Dreaming about Asian countries with their ancient cultures, and getting to know and marrying Mr. Simanta Kumar Nandi from Dhubri brought Erika Nandi to Assam, all the way from Germany. Today she is one of the most devout followers and practitioners of Bharatnatyam in the Northeast. “I do feel lucky in India, a country with a rich philosophy and most colourful and intricate culture,” she says.

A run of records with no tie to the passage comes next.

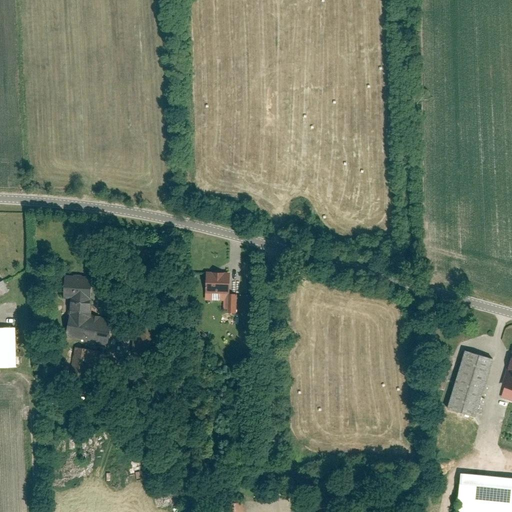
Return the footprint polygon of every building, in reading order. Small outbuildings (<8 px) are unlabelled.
[(228,292),(230,292),(231,271),(208,271),(207,291),(228,292)] [(72,297),(92,300),(95,277),(67,273),(65,296),(72,297)] [(0,281),(0,295),(9,290),(4,280),(0,281)] [(230,292),(228,292),(227,311),(237,312),(238,292),(230,292)] [(67,334),(110,340),(113,317),(90,314),(92,300),(72,297),(67,334)] [(0,367),(17,367),(16,325),(0,325),(0,367)] [(100,349),(76,346),(71,381),(96,384),(100,349)] [(494,362),(464,352),(445,409),(475,419),(494,362)] [(511,352),(500,389),(511,392),(511,352)] [(44,374),(44,393),(61,393),(61,373),(44,374)] [(511,511),(511,479),(460,475),(456,511),(511,511)] [(218,511),(246,511),(245,499),(217,502),(218,511)]
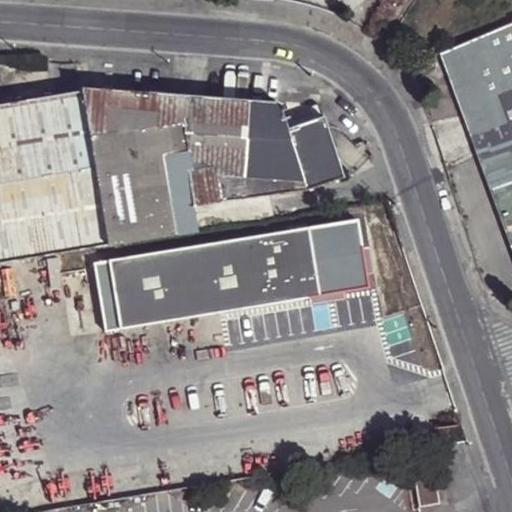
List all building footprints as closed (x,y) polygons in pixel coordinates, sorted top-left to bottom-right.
[(511,23),(441,54),(511,245),(511,23)] [(82,90),(107,245),(174,233),(169,198),(188,195),(189,205),(305,188),(344,175),(325,116),(287,128),(278,101),(81,86),(82,90)] [(0,261),(107,245),(82,90),(0,103),(0,261)] [(169,198),(174,233),(193,230),(189,205),(188,195),(169,198)] [(307,227),(109,259),(121,328),(318,295),(307,227)] [(434,471),(413,474),(420,504),(439,501),(434,471)]
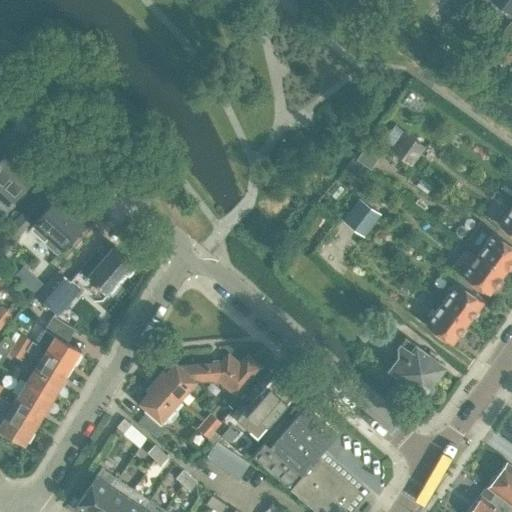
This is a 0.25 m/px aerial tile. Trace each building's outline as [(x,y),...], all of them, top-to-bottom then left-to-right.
[(511,0),(494,0),(509,12),(511,7),(511,0)] [(400,157),(414,139),(404,131),(390,150),(400,157)] [(410,165),(424,146),(414,139),(400,157),(410,165)] [(0,186),(14,199),(34,176),(7,152),(0,159),(0,186)] [(75,233),(85,221),(57,196),(29,230),(57,254),(69,240),(72,242),(78,235),(75,233)] [(343,220),(353,228),(369,205),(359,198),(343,220)] [(353,228),(363,235),(380,213),(369,205),(353,228)] [(511,205),(499,224),(511,233),(511,205)] [(0,242),(7,249),(31,221),(22,213),(0,238),(0,242)] [(511,245),(493,231),(477,252),(504,272),(508,267),(510,266),(511,264),(511,245)] [(117,283),(135,263),(114,245),(105,255),(98,249),(79,270),(107,294),(109,292),(112,295),(120,285),(117,283)] [(453,265),(462,273),(475,256),(465,249),(453,265)] [(501,276),(504,272),(477,252),(475,256),(462,273),(488,293),(494,285),(498,285),(501,280),(501,276)] [(47,306),(70,281),(58,270),(35,296),(47,306)] [(477,308),(482,301),(456,281),(440,302),(467,322),(470,317),(474,316),(477,311),(477,308)] [(464,329),(464,327),(467,322),(440,302),(425,323),(452,343),(458,335),(460,334),(464,329)] [(0,326),(10,314),(0,306),(0,326)] [(26,350),(40,358),(66,374),(80,351),(66,342),(74,329),(52,316),(44,330),(40,332),(36,338),(35,344),(20,334),(15,343),(26,350)] [(433,380),(444,366),(403,338),(398,345),(396,355),(387,368),(423,394),(425,392),(429,391),(434,384),(433,380)] [(21,359),(26,350),(15,343),(9,352),(21,359)] [(235,396),(261,366),(247,354),(239,363),(227,353),(219,362),(191,365),(178,365),(196,381),(217,380),(235,396)] [(52,397),(66,374),(40,358),(26,381),(52,397)] [(196,381),(178,365),(174,362),(166,371),(163,369),(155,378),(179,399),(188,389),(198,397),(205,389),(196,381)] [(257,436),(293,393),(271,374),(258,389),(262,392),(239,419),(257,436)] [(173,406),(178,400),(179,399),(155,378),(145,389),(148,391),(139,402),(160,421),(162,418),(166,421),(171,421),(177,414),(176,409),(173,406)] [(38,420),(52,397),(26,381),(12,404),(38,420)] [(0,428),(24,443),(38,420),(12,404),(0,397),(0,428)] [(327,463),(332,457),(322,449),(337,433),(304,403),(285,424),(281,421),(252,454),(317,511),(339,511),(359,490),(327,463)] [(164,429),(145,413),(137,422),(156,438),(164,429)] [(221,422),(219,421),(211,414),(204,422),(215,430),(221,422)] [(130,424),(123,418),(116,426),(123,432),(130,424)] [(215,430),(204,422),(198,429),(209,437),(215,430)] [(214,463),(225,447),(217,442),(206,457),(214,463)] [(153,458),(160,450),(154,444),(146,452),(153,458)] [(222,468),(233,453),(225,447),(214,463),(222,468)] [(160,465),(168,456),(160,450),(153,458),(160,465)] [(230,473),(241,458),(233,453),(222,468),(230,473)] [(238,479),(249,464),(241,458),(230,473),(238,479)] [(511,504),(511,465),(506,461),(496,474),(493,475),(489,481),(489,484),(487,486),(487,487),(511,504)] [(80,511),(94,511),(117,478),(101,467),(74,507),(80,511)] [(189,475),(183,469),(175,478),(182,484),(189,475)] [(189,490),(196,481),(189,475),(182,484),(189,490)] [(117,511),(133,489),(117,478),(94,511),(117,511)] [(511,511),(511,504),(487,487),(468,511),(511,511)] [(140,511),(149,500),(133,489),(117,511),(140,511)] [(212,508),(218,499),(211,494),(205,503),(212,508)] [(218,511),(220,511),(226,504),(218,499),(212,508),(218,511)] [(164,511),(165,510),(149,500),(140,511),(164,511)]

To Erika, dance means ‘rhythm’. Learning gymnastics and ballet at an early age, with the constant support of her mother, Erika’s fondness for dance got a different spur, after her relocation to India. “Reaching Dhubri, my first expression was dancing arati at our family’s Durga Puja mandapa in 1969 (until now).” In 1971, she discovered Bihu, watching a performance and getting totally mesmerised by the ‘exciting and ever increasing Bihu tempo with its intricate patterns and sweet songs’. She became restless to learn it and finally managed to let herself go at the beat of the dhol, even when she hadn’t yet figured out what the lyrics meant. “By and by, I learnt more about the setting of a complete Bihu dance, and with it, grew my respect for this complete art form. I feel Bihu has a rather classical setting, as one can see it now, in the dance competitions. As Sangeet consists of song, instrument and dance, so every Bihu dancer is a complete Sangeetkar!” She was even asked to perform at Dhubri’s Assam Sahitya Sabha in 1972 for which a poet from Sivasagar, Late Sri Sonaram Dutta, presented her with an instantly composed elaborate poem. “10 years of performance all over Assam carried me around, where I observed ever new styles,” she adds.
But while she loved Bihu, she wanted a classical dance style to keep her busy throughout the year. In 1975, she got introduced to Kathak, something that she hadn’t heard of till then. But the dance that had already taken her heart in Germany, Bharatnatyam, came with an opportunity only three years later. She realised that the best way to keep in practice was by teaching. So two years after beginning to learn Bharatnatyam and Kathak, she started teaching students, with the permission of her Guru. She has a dance school by the name Erika Nandi School of Dance. “In Dhubri, there was no kind of classical dance culture, and I may take pride of having it introduced to this part of Assam. At that time, I brought bags full of theory books and ghungroos for my students, whenever I came back from the classes in Kolkata. Gradually, by 1981 my students appeared for the exams under Lucknow’s Bhatkhande University, Allahabad’s Prayag University and Kolkata’s Sarba Bharatiya Music University. I was called to surrounding towns like Bongaigaon, Dhaligaon (Natakachal), Kokrajhar, Bilasipara, as well as to educational institutes like St. Helen’s in Kurseong and for three years to The Assam Valley School. Since 2009, I confined classes to my residence, where about 70 students are being trained. Many of my senior students have taken to teaching, of which, at least five have their own number of students in Dhubri itself.”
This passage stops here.